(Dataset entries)
· · · · · · ·
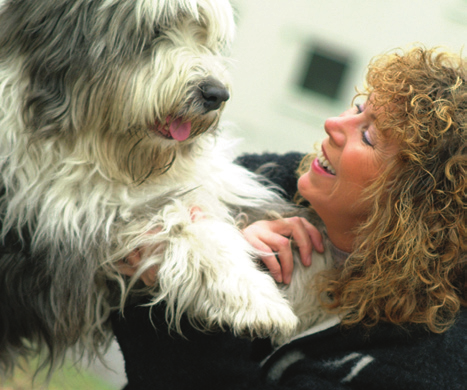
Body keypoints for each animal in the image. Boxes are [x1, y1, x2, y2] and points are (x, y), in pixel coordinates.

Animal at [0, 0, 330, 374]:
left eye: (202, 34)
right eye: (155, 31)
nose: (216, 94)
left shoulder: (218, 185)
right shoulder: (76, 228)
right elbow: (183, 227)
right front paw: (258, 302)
· · · · · · ·
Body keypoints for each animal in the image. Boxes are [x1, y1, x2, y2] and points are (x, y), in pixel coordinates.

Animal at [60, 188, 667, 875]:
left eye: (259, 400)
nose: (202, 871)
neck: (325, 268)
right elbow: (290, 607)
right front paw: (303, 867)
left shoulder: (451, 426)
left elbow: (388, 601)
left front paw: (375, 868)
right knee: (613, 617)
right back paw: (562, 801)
· · · · · · ·
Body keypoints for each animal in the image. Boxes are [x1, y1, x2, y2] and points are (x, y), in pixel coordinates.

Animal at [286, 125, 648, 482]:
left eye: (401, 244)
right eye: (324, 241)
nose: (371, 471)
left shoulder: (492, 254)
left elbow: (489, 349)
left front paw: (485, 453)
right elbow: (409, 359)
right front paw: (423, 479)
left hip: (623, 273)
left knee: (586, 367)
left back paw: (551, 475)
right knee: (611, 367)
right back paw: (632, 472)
· · · · · · ·
_Activity:_ Given the records above, return exactly the lines starting at the line containing "left knee: (586, 367)" and ending at the line containing "right back paw: (632, 472)", including both.

_Exercise output:_
left knee: (586, 367)
left back paw: (551, 475)
right knee: (611, 367)
right back paw: (632, 472)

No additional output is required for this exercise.